Housing construction and rental activities contributed a combined output of 11.0 per cent of Uganda’s GDP in 2018 at US$8.46 billion, says an analysis by Centre for Affordable Housing Finance (CAHF).

In its Housing Economic Value Chain analysis, CAHF estimates that in 2018, Uganda invested almost US$ 2.1 billion in the construction of housing, while the total economic value added from residential rental services was US$ 1.1 billion.

“This relatively under-developed rental sector is due to the relatively small proportion of urban households that rent (29 per cent), as well as to the under-developed nature of the rental sector, where most rentals are provided by small-scale and household landlords,” it says.

According to CAHF’s Housing Cost Benchmarking, Kampala has the third-highest construction cost (US$58,596) after Pretoria, South Africa (US$40,199) and Lagos, Nigeria (US$52,103) on the continent.

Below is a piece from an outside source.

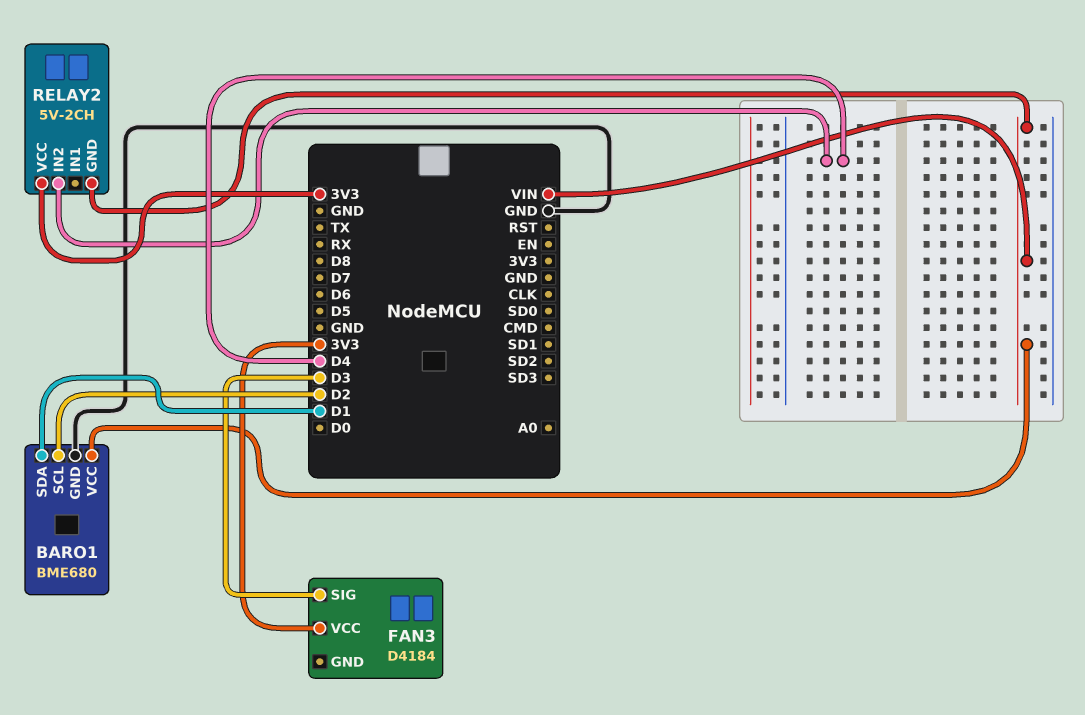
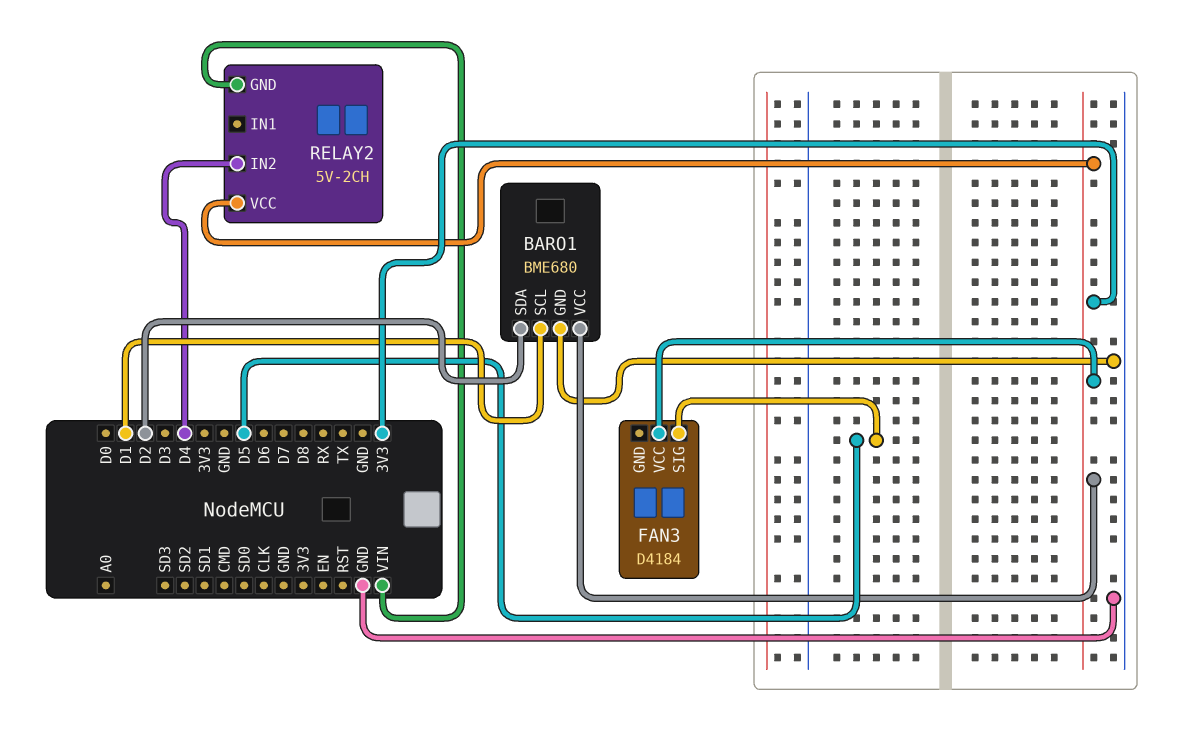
BARO1 pin SCL: D2 -> D1
BARO1 pin SDA: D1 -> D2
BARO1 pin VCC: VIN -> 3V3
FAN3 pin SIG: D3 -> D5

Construction costs alone are 51 per cent higher than in Pretoria, South Africa, mainly driven by high input costs. Other causes for high cost in the country include process and holding costs incurred due to delays in the development process.

In comparison, based on available statistics, the value of housing construction in Kenya in 2016 was KES 272 billion (US$2.6 billion).

The estimated value chain for housing rental in Kenya in 2016 reflects total domestic production of housing rental and associated services of KES 85.1 billion (US$838 million), making the sector ten times bigger than in Uganda.